What is printed must match, line for line, the records from their first line through the line containing "ring tip: (142, 218)", with pictures left out.
+ + +
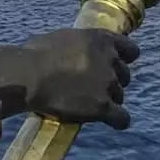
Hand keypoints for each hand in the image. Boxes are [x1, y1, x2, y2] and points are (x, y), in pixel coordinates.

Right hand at [21, 29, 139, 129]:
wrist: (28, 76)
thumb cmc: (35, 55)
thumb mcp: (63, 38)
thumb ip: (80, 44)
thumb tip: (76, 50)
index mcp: (101, 39)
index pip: (131, 50)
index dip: (123, 60)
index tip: (113, 66)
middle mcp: (109, 59)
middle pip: (124, 75)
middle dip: (111, 82)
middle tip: (92, 88)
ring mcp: (108, 83)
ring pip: (120, 96)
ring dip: (108, 100)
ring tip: (88, 104)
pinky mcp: (103, 106)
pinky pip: (122, 118)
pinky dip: (117, 121)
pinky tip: (110, 122)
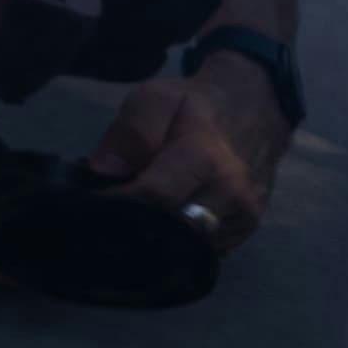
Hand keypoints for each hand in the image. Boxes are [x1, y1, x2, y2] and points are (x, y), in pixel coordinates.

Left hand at [85, 54, 289, 252]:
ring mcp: (244, 217)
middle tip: (115, 217)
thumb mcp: (157, 98)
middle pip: (173, 232)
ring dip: (161, 239)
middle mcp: (231, 194)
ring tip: (142, 218)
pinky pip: (204, 250)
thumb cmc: (195, 106)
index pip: (154, 197)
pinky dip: (183, 242)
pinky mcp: (247, 231)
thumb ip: (132, 131)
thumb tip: (105, 171)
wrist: (253, 110)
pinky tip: (170, 222)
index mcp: (206, 158)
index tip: (95, 204)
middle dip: (139, 227)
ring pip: (188, 248)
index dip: (119, 204)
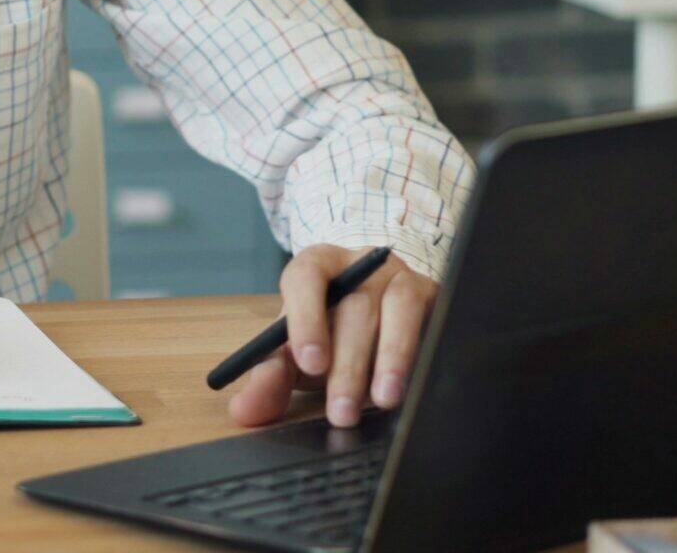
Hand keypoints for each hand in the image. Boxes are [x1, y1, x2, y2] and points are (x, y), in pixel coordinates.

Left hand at [227, 244, 436, 429]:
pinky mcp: (433, 297)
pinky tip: (416, 388)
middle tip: (341, 411)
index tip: (310, 363)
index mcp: (316, 265)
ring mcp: (400, 277)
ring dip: (391, 360)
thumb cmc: (330, 332)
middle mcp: (360, 264)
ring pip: (398, 311)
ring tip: (382, 401)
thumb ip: (270, 377)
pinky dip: (422, 356)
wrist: (379, 317)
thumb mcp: (297, 353)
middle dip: (347, 365)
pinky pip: (433, 322)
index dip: (307, 318)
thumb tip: (243, 412)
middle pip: (354, 306)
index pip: (306, 277)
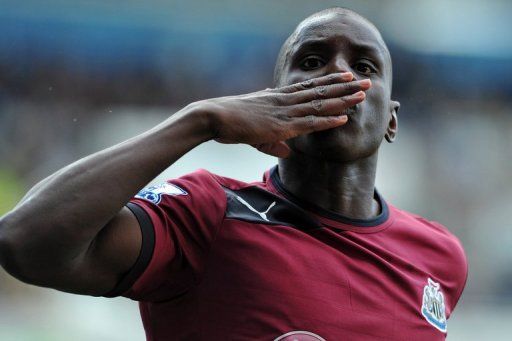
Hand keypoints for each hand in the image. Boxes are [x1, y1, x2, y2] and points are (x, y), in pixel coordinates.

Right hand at [200, 72, 370, 156]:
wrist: (214, 117)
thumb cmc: (229, 120)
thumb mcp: (254, 127)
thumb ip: (273, 138)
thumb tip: (286, 147)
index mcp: (278, 97)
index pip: (310, 87)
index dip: (330, 82)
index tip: (346, 76)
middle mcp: (285, 101)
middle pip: (321, 91)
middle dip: (346, 87)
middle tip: (366, 81)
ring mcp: (284, 112)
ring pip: (320, 104)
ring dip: (344, 100)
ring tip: (364, 94)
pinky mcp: (281, 126)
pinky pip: (309, 123)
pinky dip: (328, 120)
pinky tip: (344, 117)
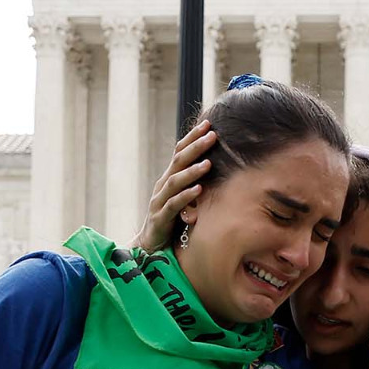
+ + +
| Output of the task |
Hand keypoints for each hand in the image. Boxes are [x1, y1, x2, y2] and points are (x, y), in pixel coordinates.

Right hand at [21, 29, 139, 129]:
wrist: (28, 76)
thumb cmc: (35, 55)
thumb mcp: (63, 38)
thumb ip: (80, 44)
thumb tip: (76, 50)
index mcp: (101, 39)
index pip: (131, 50)
index dip: (123, 60)
index tip: (113, 66)
middle mcp: (109, 59)
middle pip: (124, 75)
middle dip: (111, 82)
middle tip: (92, 88)
ring mcp: (108, 83)
ring pip: (120, 96)
ring dip: (108, 100)
ring tip: (88, 104)
pinky mcp: (103, 106)
pinky pip: (122, 118)
pinky dip: (117, 121)
pinky tip: (110, 122)
Hand keypoints for each hand in the image. Boxes are [x1, y1, x2, y2] and points are (x, y), in pixel coordinates.

Left hand at [85, 54, 289, 252]:
ring mcp: (244, 217)
middle tip: (115, 217)
thumb mcp: (157, 98)
middle pip: (173, 232)
ring dip: (161, 239)
middle mcp: (231, 194)
ring tip: (142, 218)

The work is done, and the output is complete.